= Beginning of Section =
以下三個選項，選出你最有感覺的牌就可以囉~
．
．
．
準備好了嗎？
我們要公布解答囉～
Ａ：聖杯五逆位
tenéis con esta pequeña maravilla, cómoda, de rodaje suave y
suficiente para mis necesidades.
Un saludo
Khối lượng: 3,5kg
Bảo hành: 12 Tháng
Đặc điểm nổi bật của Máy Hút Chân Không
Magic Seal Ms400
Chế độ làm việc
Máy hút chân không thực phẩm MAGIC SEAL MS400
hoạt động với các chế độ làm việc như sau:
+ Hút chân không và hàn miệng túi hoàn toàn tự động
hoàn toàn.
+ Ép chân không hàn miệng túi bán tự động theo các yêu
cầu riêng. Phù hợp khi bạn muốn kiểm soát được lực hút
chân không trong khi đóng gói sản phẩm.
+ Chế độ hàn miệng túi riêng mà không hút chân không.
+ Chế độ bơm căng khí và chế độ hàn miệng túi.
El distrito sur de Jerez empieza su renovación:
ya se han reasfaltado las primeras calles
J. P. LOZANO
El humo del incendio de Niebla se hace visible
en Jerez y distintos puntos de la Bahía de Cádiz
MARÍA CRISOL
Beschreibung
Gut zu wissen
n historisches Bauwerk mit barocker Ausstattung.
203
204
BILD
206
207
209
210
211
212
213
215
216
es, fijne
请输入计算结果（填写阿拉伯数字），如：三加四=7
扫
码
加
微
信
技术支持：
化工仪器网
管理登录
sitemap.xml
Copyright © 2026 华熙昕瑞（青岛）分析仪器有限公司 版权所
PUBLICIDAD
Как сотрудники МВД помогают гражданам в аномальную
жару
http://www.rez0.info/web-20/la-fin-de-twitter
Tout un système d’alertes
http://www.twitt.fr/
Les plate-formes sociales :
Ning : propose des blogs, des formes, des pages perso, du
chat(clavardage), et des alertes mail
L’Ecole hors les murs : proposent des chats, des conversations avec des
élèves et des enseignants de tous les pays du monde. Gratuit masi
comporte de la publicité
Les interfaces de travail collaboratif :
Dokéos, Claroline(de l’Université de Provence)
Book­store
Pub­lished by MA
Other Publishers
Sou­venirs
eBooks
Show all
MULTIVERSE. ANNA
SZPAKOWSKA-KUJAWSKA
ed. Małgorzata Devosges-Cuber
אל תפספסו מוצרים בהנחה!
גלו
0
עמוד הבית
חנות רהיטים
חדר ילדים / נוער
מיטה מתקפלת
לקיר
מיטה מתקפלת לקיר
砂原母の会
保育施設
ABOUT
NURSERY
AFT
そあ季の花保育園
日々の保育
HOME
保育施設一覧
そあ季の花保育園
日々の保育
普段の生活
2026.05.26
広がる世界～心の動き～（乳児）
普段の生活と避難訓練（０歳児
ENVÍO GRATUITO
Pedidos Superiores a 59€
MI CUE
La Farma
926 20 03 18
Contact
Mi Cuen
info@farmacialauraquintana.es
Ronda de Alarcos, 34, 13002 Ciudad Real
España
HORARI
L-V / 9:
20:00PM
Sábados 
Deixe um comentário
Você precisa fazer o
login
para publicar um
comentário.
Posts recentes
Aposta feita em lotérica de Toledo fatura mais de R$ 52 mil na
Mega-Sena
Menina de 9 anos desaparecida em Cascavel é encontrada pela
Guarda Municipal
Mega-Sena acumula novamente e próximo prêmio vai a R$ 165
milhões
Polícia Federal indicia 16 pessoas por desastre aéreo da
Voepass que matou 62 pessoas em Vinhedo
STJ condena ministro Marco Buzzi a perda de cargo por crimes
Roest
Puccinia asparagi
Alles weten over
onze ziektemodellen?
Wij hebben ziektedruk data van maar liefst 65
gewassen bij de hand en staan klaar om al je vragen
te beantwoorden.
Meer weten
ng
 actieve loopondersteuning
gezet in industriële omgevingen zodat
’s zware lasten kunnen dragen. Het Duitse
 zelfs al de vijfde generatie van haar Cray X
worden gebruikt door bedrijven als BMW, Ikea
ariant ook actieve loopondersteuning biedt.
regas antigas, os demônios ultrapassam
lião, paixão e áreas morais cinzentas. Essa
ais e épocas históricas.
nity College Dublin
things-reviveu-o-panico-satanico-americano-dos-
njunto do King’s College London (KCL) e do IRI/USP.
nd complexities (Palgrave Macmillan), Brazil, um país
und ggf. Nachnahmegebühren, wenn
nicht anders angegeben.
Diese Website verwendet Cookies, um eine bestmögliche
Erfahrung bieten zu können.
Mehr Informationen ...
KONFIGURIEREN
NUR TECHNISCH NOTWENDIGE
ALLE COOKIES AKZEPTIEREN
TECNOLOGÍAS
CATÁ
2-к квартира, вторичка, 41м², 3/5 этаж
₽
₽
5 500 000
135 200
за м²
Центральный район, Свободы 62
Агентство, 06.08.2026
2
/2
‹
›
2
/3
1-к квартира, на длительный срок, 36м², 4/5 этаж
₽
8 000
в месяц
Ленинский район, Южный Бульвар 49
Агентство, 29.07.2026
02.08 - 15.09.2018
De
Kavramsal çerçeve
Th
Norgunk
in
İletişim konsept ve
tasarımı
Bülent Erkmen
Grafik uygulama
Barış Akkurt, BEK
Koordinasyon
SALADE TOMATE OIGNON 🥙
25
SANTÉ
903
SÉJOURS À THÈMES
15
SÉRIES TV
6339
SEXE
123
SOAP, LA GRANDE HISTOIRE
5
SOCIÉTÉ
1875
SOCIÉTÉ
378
= End of Section =
§ About this task
Reproduce every line of the records above, character for character and in the same order, changing nothing.

§ Exercise answer
以下三個選項，選出你最有感覺的牌就可以囉~
．
．
．
準備好了嗎？
我們要公布解答囉～
Ａ：聖杯五逆位
tenéis con esta pequeña maravilla, cómoda, de rodaje suave y
suficiente para mis necesidades.
Un saludo
Khối lượng: 3,5kg
Bảo hành: 12 Tháng
Đặc điểm nổi bật của Máy Hút Chân Không
Magic Seal Ms400
Chế độ làm việc
Máy hút chân không thực phẩm MAGIC SEAL MS400
hoạt động với các chế độ làm việc như sau:
+ Hút chân không và hàn miệng túi hoàn toàn tự động
hoàn toàn.
+ Ép chân không hàn miệng túi bán tự động theo các yêu
cầu riêng. Phù hợp khi bạn muốn kiểm soát được lực hút
chân không trong khi đóng gói sản phẩm.
+ Chế độ hàn miệng túi riêng mà không hút chân không.
+ Chế độ bơm căng khí và chế độ hàn miệng túi.
El distrito sur de Jerez empieza su renovación:
ya se han reasfaltado las primeras calles
J. P. LOZANO
El humo del incendio de Niebla se hace visible
en Jerez y distintos puntos de la Bahía de Cádiz
MARÍA CRISOL
Beschreibung
Gut zu wissen
n historisches Bauwerk mit barocker Ausstattung.
203
204
BILD
206
207
209
210
211
212
213
215
216
es, fijne
请输入计算结果（填写阿拉伯数字），如：三加四=7
扫
码
加
微
信
技术支持：
化工仪器网
管理登录
sitemap.xml
Copyright © 2026 华熙昕瑞（青岛）分析仪器有限公司 版权所
PUBLICIDAD
Как сотрудники МВД помогают гражданам в аномальную
жару
http://www.rez0.info/web-20/la-fin-de-twitter
Tout un système d’alertes
http://www.twitt.fr/
Les plate-formes sociales :
Ning : propose des blogs, des formes, des pages perso, du
chat(clavardage), et des alertes mail
L’Ecole hors les murs : proposent des chats, des conversations avec des
élèves et des enseignants de tous les pays du monde. Gratuit masi
comporte de la publicité
Les interfaces de travail collaboratif :
Dokéos, Claroline(de l’Université de Provence)
Book­store
Pub­lished by MA
Other Publishers
Sou­venirs
eBooks
Show all
MULTIVERSE. ANNA
SZPAKOWSKA-KUJAWSKA
ed. Małgorzata Devosges-Cuber
אל תפספסו מוצרים בהנחה!
גלו
0
עמוד הבית
חנות רהיטים
חדר ילדים / נוער
מיטה מתקפלת
לקיר
מיטה מתקפלת לקיר
砂原母の会
保育施設
ABOUT
NURSERY
AFT
そあ季の花保育園
日々の保育
HOME
保育施設一覧
そあ季の花保育園
日々の保育
普段の生活
2026.05.26
広がる世界～心の動き～（乳児）
普段の生活と避難訓練（０歳児
ENVÍO GRATUITO
Pedidos Superiores a 59€
MI CUE
La Farma
926 20 03 18
Contact
Mi Cuen
info@farmacialauraquintana.es
Ronda de Alarcos, 34, 13002 Ciudad Real
España
HORARI
L-V / 9:
20:00PM
Sábados 
Deixe um comentário
Você precisa fazer o
login
para publicar um
comentário.
Posts recentes
Aposta feita em lotérica de Toledo fatura mais de R$ 52 mil na
Mega-Sena
Menina de 9 anos desaparecida em Cascavel é encontrada pela
Guarda Municipal
Mega-Sena acumula novamente e próximo prêmio vai a R$ 165
milhões
Polícia Federal indicia 16 pessoas por desastre aéreo da
Voepass que matou 62 pessoas em Vinhedo
STJ condena ministro Marco Buzzi a perda de cargo por crimes
Roest
Puccinia asparagi
Alles weten over
onze ziektemodellen?
Wij hebben ziektedruk data van maar liefst 65
gewassen bij de hand en staan klaar om al je vragen
te beantwoorden.
Meer weten
ng
 actieve loopondersteuning
gezet in industriële omgevingen zodat
’s zware lasten kunnen dragen. Het Duitse
 zelfs al de vijfde generatie van haar Cray X
worden gebruikt door bedrijven als BMW, Ikea
ariant ook actieve loopondersteuning biedt.
regas antigas, os demônios ultrapassam
lião, paixão e áreas morais cinzentas. Essa
ais e épocas históricas.
nity College Dublin
things-reviveu-o-panico-satanico-americano-dos-
njunto do King’s College London (KCL) e do IRI/USP.
nd complexities (Palgrave Macmillan), Brazil, um país
und ggf. Nachnahmegebühren, wenn
nicht anders angegeben.
Diese Website verwendet Cookies, um eine bestmögliche
Erfahrung bieten zu können.
Mehr Informationen ...
KONFIGURIEREN
NUR TECHNISCH NOTWENDIGE
ALLE COOKIES AKZEPTIEREN
TECNOLOGÍAS
CATÁ
2-к квартира, вторичка, 41м², 3/5 этаж
₽
₽
5 500 000
135 200
за м²
Центральный район, Свободы 62
Агентство, 06.08.2026
2
/2
‹
›
2
/3
1-к квартира, на длительный срок, 36м², 4/5 этаж
₽
8 000
в месяц
Ленинский район, Южный Бульвар 49
Агентство, 29.07.2026
02.08 - 15.09.2018
De
Kavramsal çerçeve
Th
Norgunk
in
İletişim konsept ve
tasarımı
Bülent Erkmen
Grafik uygulama
Barış Akkurt, BEK
Koordinasyon
SALADE TOMATE OIGNON 🥙
25
SANTÉ
903
SÉJOURS À THÈMES
15
SÉRIES TV
6339
SEXE
123
SOAP, LA GRANDE HISTOIRE
5
SOCIÉTÉ
1875
SOCIÉTÉ
378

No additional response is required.